Listed entries ::
========================================================================

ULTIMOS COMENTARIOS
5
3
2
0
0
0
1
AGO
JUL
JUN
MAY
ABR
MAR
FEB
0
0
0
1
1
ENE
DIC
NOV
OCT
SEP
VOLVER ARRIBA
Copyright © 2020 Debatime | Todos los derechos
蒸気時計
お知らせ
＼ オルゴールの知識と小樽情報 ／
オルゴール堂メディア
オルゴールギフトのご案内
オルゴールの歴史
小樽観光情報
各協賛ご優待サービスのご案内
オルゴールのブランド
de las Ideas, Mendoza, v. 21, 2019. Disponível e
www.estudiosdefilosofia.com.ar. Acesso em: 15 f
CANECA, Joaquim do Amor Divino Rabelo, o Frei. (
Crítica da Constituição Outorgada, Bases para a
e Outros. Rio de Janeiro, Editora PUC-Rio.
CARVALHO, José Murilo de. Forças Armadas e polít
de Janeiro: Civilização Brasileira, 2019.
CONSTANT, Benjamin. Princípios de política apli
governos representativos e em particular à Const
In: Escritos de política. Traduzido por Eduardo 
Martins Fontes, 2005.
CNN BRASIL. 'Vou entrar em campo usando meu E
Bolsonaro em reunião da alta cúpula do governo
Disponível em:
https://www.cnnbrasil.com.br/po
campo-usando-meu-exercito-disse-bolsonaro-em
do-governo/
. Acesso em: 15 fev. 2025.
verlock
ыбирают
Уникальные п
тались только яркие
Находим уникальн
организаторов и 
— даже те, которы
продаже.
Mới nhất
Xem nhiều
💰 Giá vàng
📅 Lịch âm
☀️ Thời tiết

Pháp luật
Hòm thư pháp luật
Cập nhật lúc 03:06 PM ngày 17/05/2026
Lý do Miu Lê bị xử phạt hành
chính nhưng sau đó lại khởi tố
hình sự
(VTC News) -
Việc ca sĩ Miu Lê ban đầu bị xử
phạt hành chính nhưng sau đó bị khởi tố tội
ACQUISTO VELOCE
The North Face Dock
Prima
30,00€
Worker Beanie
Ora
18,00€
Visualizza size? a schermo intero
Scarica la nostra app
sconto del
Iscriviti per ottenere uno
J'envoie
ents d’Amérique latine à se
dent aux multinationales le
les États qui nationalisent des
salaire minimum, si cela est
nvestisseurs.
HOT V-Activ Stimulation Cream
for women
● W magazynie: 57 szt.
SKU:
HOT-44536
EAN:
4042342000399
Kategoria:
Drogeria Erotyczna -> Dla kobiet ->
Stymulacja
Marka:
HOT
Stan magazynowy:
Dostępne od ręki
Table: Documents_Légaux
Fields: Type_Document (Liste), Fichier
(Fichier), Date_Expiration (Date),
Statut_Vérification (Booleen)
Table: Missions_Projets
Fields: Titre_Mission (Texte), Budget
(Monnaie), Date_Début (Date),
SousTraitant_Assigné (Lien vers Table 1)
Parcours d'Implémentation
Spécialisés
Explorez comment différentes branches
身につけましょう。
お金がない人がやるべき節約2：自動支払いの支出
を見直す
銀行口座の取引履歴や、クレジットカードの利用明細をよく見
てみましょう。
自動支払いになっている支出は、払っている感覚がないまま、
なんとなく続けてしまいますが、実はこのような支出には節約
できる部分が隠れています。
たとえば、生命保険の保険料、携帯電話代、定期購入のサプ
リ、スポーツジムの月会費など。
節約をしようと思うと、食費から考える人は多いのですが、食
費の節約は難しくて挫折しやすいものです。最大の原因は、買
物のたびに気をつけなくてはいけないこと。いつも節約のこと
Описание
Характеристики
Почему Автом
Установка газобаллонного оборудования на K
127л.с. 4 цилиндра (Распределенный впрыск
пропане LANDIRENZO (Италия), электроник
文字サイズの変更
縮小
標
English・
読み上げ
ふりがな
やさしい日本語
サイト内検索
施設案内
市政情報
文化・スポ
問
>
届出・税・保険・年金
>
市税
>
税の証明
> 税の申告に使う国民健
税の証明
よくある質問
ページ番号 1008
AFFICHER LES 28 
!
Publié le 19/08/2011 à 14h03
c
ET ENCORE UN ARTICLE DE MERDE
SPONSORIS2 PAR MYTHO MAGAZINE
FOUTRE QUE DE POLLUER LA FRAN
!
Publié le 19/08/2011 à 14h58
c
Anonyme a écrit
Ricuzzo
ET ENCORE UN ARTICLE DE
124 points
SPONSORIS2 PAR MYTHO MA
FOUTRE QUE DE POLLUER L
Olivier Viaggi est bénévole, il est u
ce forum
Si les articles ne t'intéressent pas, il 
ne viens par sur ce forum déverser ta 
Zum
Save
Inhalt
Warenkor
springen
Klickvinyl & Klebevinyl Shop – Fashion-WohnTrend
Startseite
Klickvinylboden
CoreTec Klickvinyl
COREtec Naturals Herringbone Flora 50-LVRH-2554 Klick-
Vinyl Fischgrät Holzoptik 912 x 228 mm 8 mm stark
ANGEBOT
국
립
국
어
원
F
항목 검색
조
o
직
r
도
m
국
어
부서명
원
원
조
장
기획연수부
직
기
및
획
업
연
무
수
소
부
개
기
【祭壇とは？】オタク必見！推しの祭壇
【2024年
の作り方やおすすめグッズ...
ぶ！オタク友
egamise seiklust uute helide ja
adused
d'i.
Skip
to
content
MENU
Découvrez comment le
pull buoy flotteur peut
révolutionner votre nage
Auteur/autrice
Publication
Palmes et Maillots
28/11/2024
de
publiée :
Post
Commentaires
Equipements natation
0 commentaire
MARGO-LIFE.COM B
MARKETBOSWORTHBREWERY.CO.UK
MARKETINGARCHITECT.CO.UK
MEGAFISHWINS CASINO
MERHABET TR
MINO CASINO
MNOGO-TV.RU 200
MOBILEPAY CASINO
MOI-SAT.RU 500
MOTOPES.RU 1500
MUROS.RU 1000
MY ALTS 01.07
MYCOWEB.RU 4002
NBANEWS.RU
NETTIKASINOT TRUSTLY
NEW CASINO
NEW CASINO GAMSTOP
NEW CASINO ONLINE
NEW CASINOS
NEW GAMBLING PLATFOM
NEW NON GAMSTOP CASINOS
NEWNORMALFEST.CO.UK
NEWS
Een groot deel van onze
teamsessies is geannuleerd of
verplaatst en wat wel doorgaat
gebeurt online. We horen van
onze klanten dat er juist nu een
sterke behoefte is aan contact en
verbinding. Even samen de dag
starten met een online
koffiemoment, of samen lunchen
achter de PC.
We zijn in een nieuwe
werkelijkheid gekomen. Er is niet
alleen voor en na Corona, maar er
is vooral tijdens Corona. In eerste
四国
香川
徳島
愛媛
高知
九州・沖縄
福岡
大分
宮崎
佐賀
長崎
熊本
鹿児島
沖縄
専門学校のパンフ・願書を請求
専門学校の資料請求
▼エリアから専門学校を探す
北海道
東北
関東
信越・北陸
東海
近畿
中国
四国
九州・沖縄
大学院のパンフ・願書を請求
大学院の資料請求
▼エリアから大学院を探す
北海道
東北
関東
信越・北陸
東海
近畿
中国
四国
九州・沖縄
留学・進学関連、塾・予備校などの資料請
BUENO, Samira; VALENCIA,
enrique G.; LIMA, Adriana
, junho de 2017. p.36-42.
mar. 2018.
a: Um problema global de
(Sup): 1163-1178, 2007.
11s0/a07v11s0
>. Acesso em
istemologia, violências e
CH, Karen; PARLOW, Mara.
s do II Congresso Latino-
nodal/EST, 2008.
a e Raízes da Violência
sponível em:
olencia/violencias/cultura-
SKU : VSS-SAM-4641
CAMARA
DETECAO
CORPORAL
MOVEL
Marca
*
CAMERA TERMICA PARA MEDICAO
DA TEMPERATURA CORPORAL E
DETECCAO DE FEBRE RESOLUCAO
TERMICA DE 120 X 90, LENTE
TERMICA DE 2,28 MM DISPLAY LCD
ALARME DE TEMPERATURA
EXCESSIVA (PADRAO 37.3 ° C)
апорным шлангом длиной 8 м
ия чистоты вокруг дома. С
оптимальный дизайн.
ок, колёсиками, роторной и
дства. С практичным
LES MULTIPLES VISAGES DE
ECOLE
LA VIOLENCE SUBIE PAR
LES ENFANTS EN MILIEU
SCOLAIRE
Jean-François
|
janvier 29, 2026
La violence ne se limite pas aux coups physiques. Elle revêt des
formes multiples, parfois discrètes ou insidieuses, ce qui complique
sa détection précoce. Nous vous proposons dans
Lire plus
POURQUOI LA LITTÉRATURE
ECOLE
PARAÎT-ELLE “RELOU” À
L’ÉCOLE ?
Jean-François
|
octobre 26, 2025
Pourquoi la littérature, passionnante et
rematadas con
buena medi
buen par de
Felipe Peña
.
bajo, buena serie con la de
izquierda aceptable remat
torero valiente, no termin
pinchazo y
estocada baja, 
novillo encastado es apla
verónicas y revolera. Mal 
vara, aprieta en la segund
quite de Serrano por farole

========================================================================

Problem statement ::
Write out the records word for word, starting at their first line and ending at the line that contains "https://www.cnnbrasil.com.br/po", with both of those lines included.

Solved problem ::
ULTIMOS COMENTARIOS
5
3
2
0
0
0
1
AGO
JUL
JUN
MAY
ABR
MAR
FEB
0
0
0
1
1
ENE
DIC
NOV
OCT
SEP
VOLVER ARRIBA
Copyright © 2020 Debatime | Todos los derechos
蒸気時計
お知らせ
＼ オルゴールの知識と小樽情報 ／
オルゴール堂メディア
オルゴールギフトのご案内
オルゴールの歴史
小樽観光情報
各協賛ご優待サービスのご案内
オルゴールのブランド
de las Ideas, Mendoza, v. 21, 2019. Disponível e
www.estudiosdefilosofia.com.ar. Acesso em: 15 f
CANECA, Joaquim do Amor Divino Rabelo, o Frei. (
Crítica da Constituição Outorgada, Bases para a
e Outros. Rio de Janeiro, Editora PUC-Rio.
CARVALHO, José Murilo de. Forças Armadas e polít
de Janeiro: Civilização Brasileira, 2019.
CONSTANT, Benjamin. Princípios de política apli
governos representativos e em particular à Const
In: Escritos de política. Traduzido por Eduardo 
Martins Fontes, 2005.
CNN BRASIL. 'Vou entrar em campo usando meu E
Bolsonaro em reunião da alta cúpula do governo
Disponível em:
https://www.cnnbrasil.com.br/po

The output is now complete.